Entries supplied ::
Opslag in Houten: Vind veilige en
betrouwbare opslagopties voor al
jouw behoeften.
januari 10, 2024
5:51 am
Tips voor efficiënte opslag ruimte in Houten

...

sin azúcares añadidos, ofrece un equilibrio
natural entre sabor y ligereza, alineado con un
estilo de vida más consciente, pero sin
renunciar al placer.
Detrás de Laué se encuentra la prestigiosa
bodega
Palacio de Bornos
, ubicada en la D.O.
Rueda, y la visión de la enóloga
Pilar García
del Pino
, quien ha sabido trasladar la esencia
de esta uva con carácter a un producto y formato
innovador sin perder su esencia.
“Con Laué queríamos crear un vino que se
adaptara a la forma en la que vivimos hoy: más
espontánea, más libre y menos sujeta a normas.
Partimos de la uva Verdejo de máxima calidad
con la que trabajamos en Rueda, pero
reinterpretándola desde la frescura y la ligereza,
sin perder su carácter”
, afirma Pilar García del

The task :: Copy out the data word for word, everything from the line containing "Opslag in Houten: Vind veilige en" down to the line containing "Tips voor efficiënte opslag ruimte in Houten", including both of those lines.

Answer to the problem ::
Opslag in Houten: Vind veilige en
betrouwbare opslagopties voor al
jouw behoeften.
januari 10, 2024
5:51 am
Tips voor efficiënte opslag ruimte in Houten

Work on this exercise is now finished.